Selected passage:
★ ★ ★ ★ ★ ★ ★

This post is an exercise in futility. So why bother? Because it is sometimes in such moments when truth can be most clearly spoken. There is nothing to lose in being direct, and nothing to gain by being subtle.

The Episcopal Church in the Diocese of South Carolina has been “a thing” for some years now. The overwhelming majority in the diocese have been dismayed at a succession of decisions and actions taken by General Convention and the administrative leadership at a church-wide level. (I write as one who shares that dismay.) In response, diocesan leaders have taken steps to distance the diocese from the direction of the national church, while maintaining its historic formal connection (South Carolina is one of the original founding dioceses of the Episcopal Church).

Earlier this year, a small group of Episcopalians in the diocese–a handful of clergy and laity who feel themselves at odds with the tenor of the diocese–invoked a canonical process under Title IV of the national canons, those dealing with the discipline of bishops. They accused Bishop Mark Lawrence not  of misconduct, but of abandonment of the communion of the Episcopal Church. Under Title IV, this sort of accusation goes directly to the Disciplinary Board for Bishops (DBB), bypassing the Intake Officer and Reference Panel, which is how an ordinary misconduct charge would be handled. Last month, the DBB, in a formal–and, frankly, inexplicable–canonical step, “certified” Bishop Lawrence’s abandonment of the Episcopal Church and notified the Presiding Bishop of its finding. The Presiding Bishop, in a canonical non-discretionary act, “restricted” Bishop Lawrence’s ministry until such time as the House of Bishops can render a final decision. This would have to take place at the next regular meeting of the HoB, which is next March, or at a special meeting, and no such special meeting has been called.

Meanwhile, the action of the DBB triggered a failsafe mechanism that the Standing Committee of the Diocese of South Carolina had apparently, though not publicly, put in place, such that any action of the national church against the diocese or its bishop would automatically result in the diocese’s disaffiliation from the Episcopal Church. and call a special convention of the diocese to take counsel for the future. That convention takes place this coming Saturday.

★ ★ ★ ★ ★ ★ ★

Information supplied:
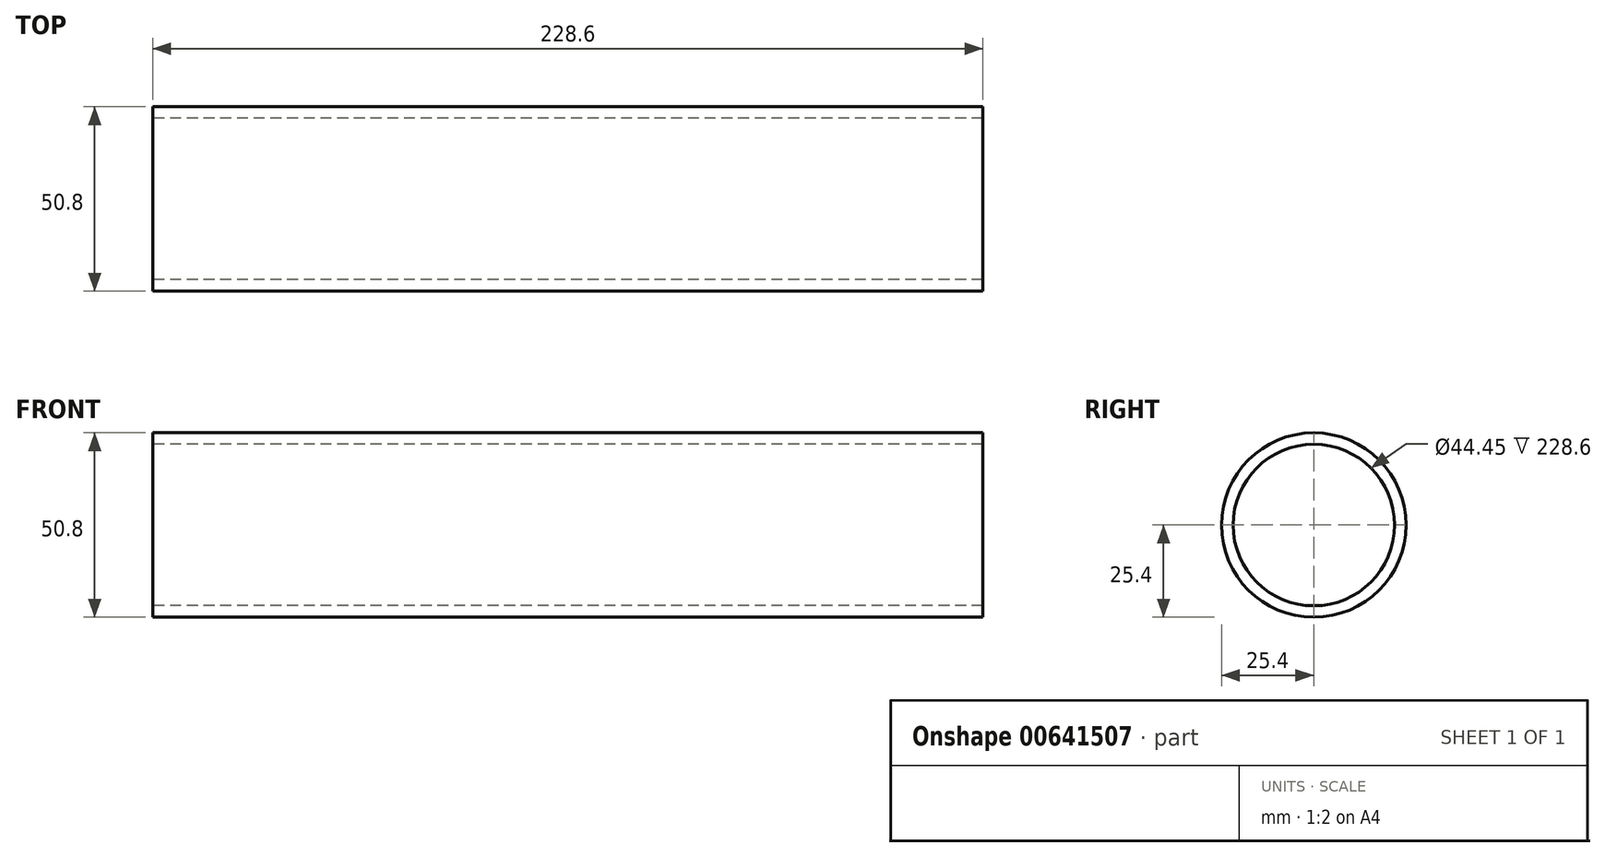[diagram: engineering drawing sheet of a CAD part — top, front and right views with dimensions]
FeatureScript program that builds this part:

★ ★ ★ ★ ★ ★ ★

Exercise brief: Reproduce, word for word, the entire post about the Episcopal Church in the Diocese of South Carolina that appears at the top of the page.

Final result:
This post is an exercise in futility. So why bother? Because it is sometimes in such moments when truth can be most clearly spoken. There is nothing to lose in being direct, and nothing to gain by being subtle.

The Episcopal Church in the Diocese of South Carolina has been “a thing” for some years now. The overwhelming majority in the diocese have been dismayed at a succession of decisions and actions taken by General Convention and the administrative leadership at a church-wide level. (I write as one who shares that dismay.) In response, diocesan leaders have taken steps to distance the diocese from the direction of the national church, while maintaining its historic formal connection (South Carolina is one of the original founding dioceses of the Episcopal Church).

Earlier this year, a small group of Episcopalians in the diocese–a handful of clergy and laity who feel themselves at odds with the tenor of the diocese–invoked a canonical process under Title IV of the national canons, those dealing with the discipline of bishops. They accused Bishop Mark Lawrence not  of misconduct, but of abandonment of the communion of the Episcopal Church. Under Title IV, this sort of accusation goes directly to the Disciplinary Board for Bishops (DBB), bypassing the Intake Officer and Reference Panel, which is how an ordinary misconduct charge would be handled. Last month, the DBB, in a formal–and, frankly, inexplicable–canonical step, “certified” Bishop Lawrence’s abandonment of the Episcopal Church and notified the Presiding Bishop of its finding. The Presiding Bishop, in a canonical non-discretionary act, “restricted” Bishop Lawrence’s ministry until such time as the House of Bishops can render a final decision. This would have to take place at the next regular meeting of the HoB, which is next March, or at a special meeting, and no such special meeting has been called.

Meanwhile, the action of the DBB triggered a failsafe mechanism that the Standing Committee of the Diocese of South Carolina had apparently, though not publicly, put in place, such that any action of the national church against the diocese or its bishop would automatically result in the diocese’s disaffiliation from the Episcopal Church. and call a special convention of the diocese to take counsel for the future. That convention takes place this coming Saturday.